Quando a segunda-feira nasceu - o dia 3 de março -, parida das entranhas do feriado de fim de semana, na madrugada, ainda, em São Paulo, tomei o Jumbo da JAL e pelos ares do mundo faço como o poeta: Vou danado pra Catende/Vou danado pra Catende/Com vontade de chegar... Cuido em levar, a tiracolo, os agasalhos todos de que disponho e os que dispõem, igualmente, os amigos diletos, os meus companheiros de batente, da faina diária, os quais têm mais horas de vôo e se habituaram, já, à lã e à linha dos casacos de frio. Pela Internet, todavia, comuniquei-me com brasileiro largado pra aquelas bandas e soube de seus tremores quando o dia amanhece em Tóquio e confesso os meus temores. Ora, sou nascido e criado no calor dos trópicos, acostumado ao suor pingando no rosto, de dia e de noite e costumo bater o queixo diante das temperaturas baixas ou abaixadas. Não ligo o condicionador de ar, senão no mínimo da potência, puxando o lençol, de logo, pra cima de mim, isolando-me do vento e da aragem artificial. Imagine ao natural!

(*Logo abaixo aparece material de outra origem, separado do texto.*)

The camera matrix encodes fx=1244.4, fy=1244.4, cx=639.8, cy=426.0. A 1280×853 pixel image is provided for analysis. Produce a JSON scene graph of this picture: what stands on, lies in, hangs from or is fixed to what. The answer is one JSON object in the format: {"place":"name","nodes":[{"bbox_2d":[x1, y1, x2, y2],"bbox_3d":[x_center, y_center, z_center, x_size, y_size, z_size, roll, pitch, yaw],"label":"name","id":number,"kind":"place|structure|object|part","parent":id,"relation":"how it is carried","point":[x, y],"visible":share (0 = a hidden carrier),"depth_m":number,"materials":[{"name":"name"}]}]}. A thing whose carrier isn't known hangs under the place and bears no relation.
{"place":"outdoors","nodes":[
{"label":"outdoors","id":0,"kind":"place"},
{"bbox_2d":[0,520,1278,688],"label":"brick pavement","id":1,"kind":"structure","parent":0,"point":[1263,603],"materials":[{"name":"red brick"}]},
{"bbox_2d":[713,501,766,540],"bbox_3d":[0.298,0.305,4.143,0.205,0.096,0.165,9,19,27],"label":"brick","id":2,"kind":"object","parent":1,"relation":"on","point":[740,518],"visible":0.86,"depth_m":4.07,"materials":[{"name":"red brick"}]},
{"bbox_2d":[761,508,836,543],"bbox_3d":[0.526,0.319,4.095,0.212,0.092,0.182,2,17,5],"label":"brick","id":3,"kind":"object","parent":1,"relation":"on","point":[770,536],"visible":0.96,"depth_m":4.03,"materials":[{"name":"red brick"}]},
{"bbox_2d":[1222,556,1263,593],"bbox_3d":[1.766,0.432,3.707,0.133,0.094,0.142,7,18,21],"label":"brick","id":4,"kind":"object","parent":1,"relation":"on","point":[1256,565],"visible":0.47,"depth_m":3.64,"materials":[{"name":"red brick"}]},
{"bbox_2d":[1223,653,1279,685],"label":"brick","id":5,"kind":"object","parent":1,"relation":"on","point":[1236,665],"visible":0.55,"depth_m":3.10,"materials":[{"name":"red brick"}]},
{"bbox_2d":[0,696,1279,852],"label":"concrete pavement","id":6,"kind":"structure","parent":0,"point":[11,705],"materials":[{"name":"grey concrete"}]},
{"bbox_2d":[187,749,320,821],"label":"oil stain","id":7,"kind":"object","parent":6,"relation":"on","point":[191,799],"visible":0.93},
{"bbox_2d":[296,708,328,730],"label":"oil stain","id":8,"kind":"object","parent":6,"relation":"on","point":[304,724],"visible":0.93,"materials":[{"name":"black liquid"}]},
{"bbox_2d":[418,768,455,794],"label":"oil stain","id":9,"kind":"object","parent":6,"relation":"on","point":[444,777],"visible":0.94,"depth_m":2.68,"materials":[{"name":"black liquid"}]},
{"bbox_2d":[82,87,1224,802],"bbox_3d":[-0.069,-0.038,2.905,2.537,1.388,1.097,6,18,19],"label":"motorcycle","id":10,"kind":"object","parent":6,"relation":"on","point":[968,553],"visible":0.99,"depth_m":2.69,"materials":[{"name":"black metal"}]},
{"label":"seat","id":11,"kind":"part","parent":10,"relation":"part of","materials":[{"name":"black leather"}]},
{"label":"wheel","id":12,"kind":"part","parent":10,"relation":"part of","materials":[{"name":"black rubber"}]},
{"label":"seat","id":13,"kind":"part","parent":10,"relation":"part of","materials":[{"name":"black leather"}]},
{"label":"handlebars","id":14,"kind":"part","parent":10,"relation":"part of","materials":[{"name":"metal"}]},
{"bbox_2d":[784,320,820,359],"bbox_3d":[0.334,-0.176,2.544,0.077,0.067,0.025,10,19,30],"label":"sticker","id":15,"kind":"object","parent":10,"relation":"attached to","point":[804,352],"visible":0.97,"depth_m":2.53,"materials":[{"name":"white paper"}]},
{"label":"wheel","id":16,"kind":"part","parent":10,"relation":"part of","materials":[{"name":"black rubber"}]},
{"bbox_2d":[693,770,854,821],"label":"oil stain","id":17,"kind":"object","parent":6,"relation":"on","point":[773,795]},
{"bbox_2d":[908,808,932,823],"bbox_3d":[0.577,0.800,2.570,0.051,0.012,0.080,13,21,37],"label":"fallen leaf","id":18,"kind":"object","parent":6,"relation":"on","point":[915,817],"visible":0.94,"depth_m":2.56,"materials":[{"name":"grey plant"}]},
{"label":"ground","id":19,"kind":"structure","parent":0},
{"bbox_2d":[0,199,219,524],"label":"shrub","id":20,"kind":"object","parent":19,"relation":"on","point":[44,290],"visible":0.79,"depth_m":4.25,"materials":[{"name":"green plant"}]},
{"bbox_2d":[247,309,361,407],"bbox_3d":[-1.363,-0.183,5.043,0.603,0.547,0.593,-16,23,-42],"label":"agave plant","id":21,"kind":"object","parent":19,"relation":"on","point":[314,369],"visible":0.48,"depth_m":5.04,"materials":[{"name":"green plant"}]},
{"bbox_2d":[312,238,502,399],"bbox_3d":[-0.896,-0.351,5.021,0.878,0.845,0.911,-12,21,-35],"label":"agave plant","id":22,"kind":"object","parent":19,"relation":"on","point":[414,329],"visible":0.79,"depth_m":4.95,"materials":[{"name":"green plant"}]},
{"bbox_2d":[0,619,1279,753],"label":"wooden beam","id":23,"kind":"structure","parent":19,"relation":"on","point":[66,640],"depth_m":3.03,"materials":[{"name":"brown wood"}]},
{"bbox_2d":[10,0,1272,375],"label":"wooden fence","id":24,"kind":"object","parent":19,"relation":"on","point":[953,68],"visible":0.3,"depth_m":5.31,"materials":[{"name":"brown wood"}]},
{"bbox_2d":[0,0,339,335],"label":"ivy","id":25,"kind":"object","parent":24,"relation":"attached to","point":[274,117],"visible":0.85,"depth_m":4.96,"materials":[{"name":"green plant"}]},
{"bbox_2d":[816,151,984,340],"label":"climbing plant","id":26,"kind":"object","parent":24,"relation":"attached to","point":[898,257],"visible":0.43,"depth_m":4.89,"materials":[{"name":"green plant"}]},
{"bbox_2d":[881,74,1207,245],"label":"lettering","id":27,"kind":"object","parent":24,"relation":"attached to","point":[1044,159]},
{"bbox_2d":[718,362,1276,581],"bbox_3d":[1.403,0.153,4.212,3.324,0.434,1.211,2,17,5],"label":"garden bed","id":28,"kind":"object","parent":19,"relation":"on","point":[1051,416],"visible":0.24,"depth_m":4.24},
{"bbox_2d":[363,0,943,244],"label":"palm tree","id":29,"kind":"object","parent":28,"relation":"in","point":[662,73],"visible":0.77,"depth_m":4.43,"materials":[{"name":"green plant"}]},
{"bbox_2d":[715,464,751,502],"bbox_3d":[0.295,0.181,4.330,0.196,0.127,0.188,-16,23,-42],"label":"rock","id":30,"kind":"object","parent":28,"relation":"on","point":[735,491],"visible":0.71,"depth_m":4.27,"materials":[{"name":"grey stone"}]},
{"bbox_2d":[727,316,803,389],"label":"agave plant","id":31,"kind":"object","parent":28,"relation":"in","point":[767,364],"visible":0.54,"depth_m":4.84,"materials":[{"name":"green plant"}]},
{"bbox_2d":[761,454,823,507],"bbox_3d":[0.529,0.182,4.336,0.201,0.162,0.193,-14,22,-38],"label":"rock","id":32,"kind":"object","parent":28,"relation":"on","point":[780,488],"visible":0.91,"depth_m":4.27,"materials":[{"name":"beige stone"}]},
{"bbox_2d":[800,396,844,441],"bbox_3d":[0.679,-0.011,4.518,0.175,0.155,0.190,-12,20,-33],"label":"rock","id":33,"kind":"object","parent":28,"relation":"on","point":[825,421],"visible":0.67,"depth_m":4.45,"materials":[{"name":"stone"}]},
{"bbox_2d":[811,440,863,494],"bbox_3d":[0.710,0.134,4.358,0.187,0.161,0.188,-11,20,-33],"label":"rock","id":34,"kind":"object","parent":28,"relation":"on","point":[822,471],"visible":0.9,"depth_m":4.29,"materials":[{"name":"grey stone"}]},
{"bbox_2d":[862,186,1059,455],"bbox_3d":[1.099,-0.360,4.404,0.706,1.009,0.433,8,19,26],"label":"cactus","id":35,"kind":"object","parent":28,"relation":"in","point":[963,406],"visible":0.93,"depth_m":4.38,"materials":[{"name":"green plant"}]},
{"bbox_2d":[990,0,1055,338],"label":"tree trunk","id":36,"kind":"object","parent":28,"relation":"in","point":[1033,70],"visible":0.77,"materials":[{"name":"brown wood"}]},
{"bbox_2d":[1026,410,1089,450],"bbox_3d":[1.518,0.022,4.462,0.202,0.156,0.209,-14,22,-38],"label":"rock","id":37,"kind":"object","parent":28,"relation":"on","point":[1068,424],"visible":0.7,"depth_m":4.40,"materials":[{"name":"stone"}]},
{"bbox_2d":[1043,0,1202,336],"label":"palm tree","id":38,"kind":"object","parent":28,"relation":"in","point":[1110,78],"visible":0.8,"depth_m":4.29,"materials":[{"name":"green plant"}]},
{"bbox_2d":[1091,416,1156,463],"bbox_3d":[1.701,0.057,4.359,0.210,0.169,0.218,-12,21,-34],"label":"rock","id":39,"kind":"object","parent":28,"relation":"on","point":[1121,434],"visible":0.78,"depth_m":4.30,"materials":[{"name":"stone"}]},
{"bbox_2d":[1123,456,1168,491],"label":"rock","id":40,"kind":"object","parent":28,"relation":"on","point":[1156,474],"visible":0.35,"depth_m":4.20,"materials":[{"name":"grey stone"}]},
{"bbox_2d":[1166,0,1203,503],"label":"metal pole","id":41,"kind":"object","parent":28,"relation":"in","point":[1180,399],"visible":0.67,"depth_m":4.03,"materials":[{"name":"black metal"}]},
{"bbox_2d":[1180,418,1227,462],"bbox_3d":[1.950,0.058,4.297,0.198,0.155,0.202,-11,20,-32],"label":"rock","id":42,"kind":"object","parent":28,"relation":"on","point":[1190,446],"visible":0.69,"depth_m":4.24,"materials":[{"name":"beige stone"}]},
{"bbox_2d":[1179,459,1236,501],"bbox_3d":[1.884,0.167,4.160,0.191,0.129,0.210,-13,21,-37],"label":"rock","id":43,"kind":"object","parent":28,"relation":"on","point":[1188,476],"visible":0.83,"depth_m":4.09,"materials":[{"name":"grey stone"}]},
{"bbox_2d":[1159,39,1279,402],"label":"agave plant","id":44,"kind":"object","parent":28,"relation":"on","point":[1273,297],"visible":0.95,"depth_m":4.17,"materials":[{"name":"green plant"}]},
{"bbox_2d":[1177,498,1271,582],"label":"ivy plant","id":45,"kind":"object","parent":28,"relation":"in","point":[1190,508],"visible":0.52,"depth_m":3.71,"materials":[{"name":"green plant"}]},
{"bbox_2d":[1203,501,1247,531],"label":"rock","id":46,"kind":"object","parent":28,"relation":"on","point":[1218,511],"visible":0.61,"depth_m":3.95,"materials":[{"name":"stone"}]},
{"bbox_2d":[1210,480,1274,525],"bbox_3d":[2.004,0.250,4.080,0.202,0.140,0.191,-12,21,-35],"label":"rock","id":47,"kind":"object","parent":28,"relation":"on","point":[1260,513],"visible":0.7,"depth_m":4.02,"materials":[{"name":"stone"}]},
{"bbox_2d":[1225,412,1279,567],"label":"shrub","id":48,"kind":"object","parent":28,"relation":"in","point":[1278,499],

Depois, à volta, hei de escrever as impressões de viagem! Fazer, como toda gente que se preza e ensaia a arte do registro, um diário, assinalando as benesses e os tropeços.

Texto escrito em 1996, logo que cheguei a Tóquio e me instalei no hotel do governo, para tanto destinado, isto é voltado para a hospedagem de convidados da gestão.